TASK BRIEF: Write out the material below again, line for line, without any images.

DATA:
-.-.-

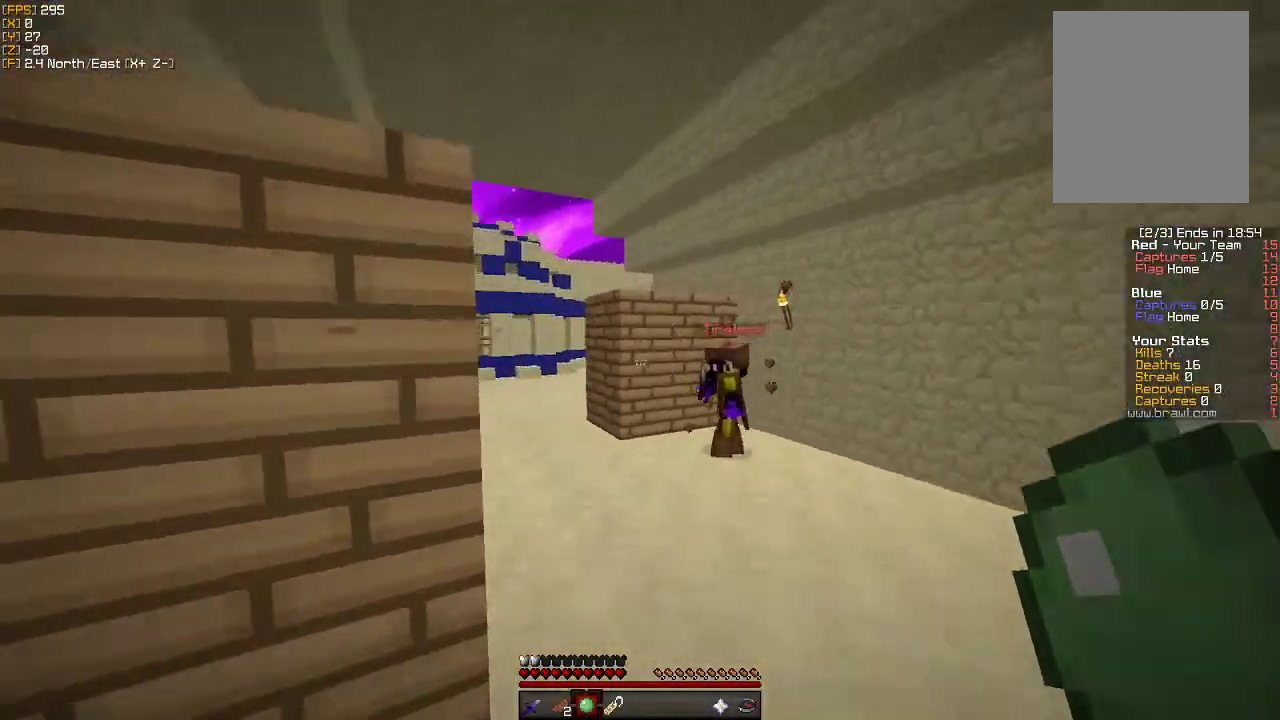
{"keys": ["w"], "mouse": [], "events": []}
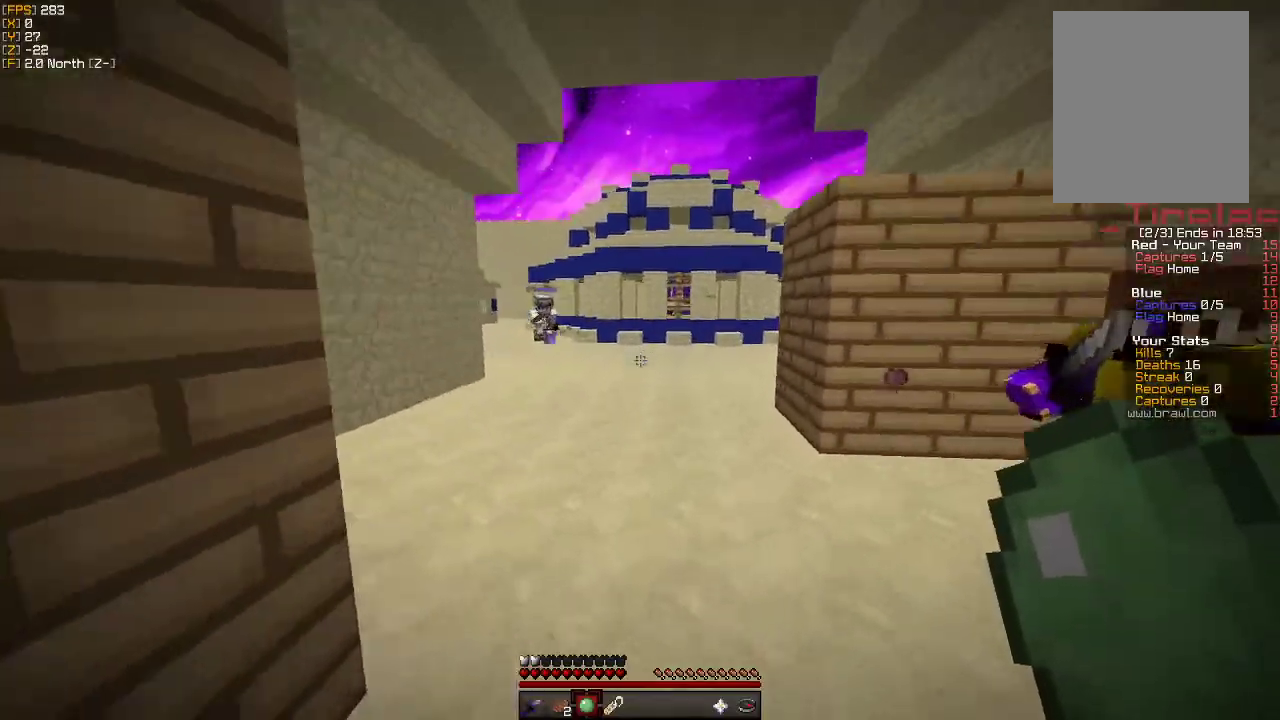
{"keys": ["w"], "mouse": [], "events": [[33, "a", "down"], [200, "a", "up"], [383, "mouse_right", "down"], [483, "mouse_right", "up"]]}
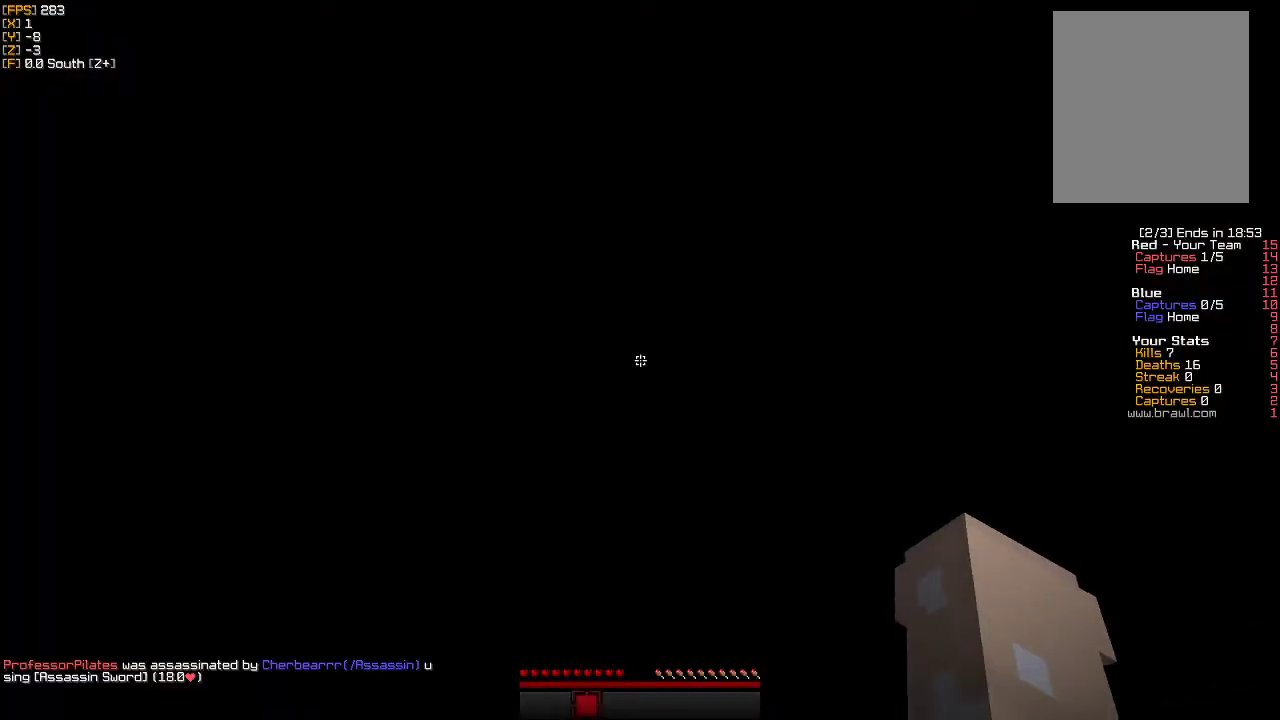
{"keys": ["w"], "mouse": [], "events": []}
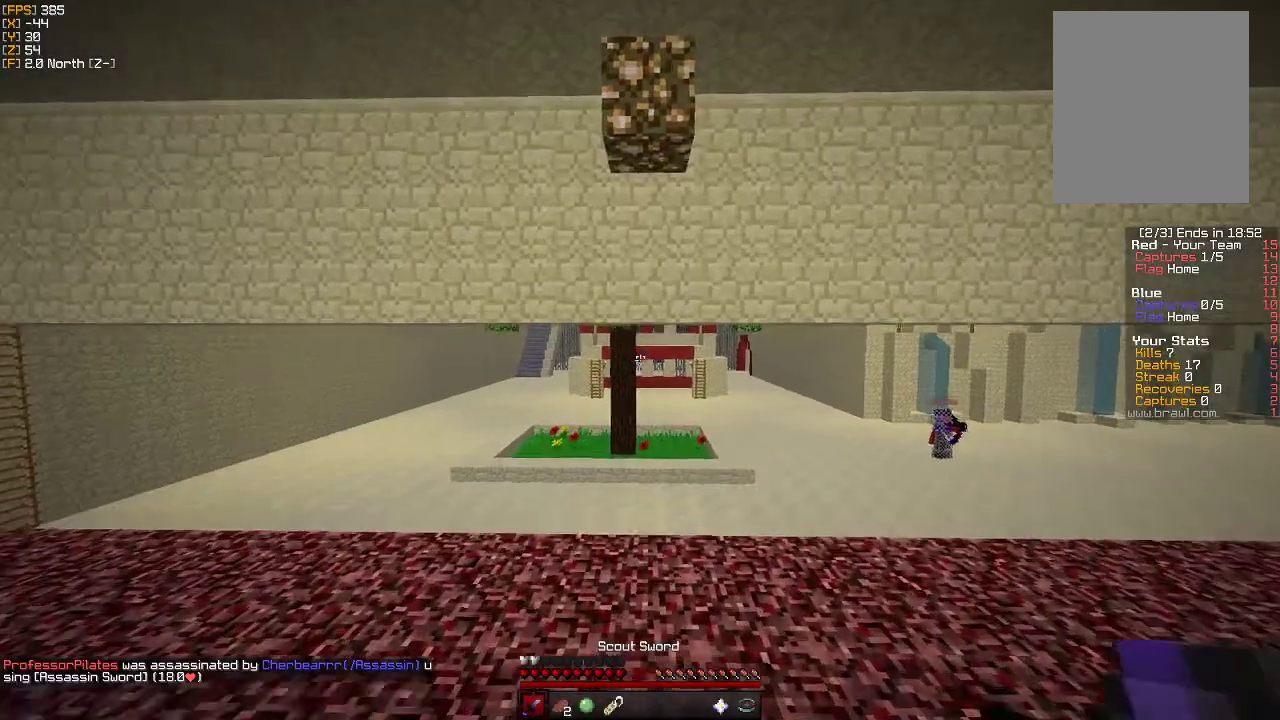
{"keys": ["w"], "mouse": [], "events": []}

-.-.-

COMPLETED TASK:
{"keys": ["w"], "mouse": [], "events": []}
{"keys": ["w"], "mouse": [], "events": [[33, "a", "down"], [200, "a", "up"], [383, "mouse_right", "down"], [483, "mouse_right", "up"]]}
{"keys": ["w"], "mouse": [], "events": []}
{"keys": ["w"], "mouse": [], "events": []}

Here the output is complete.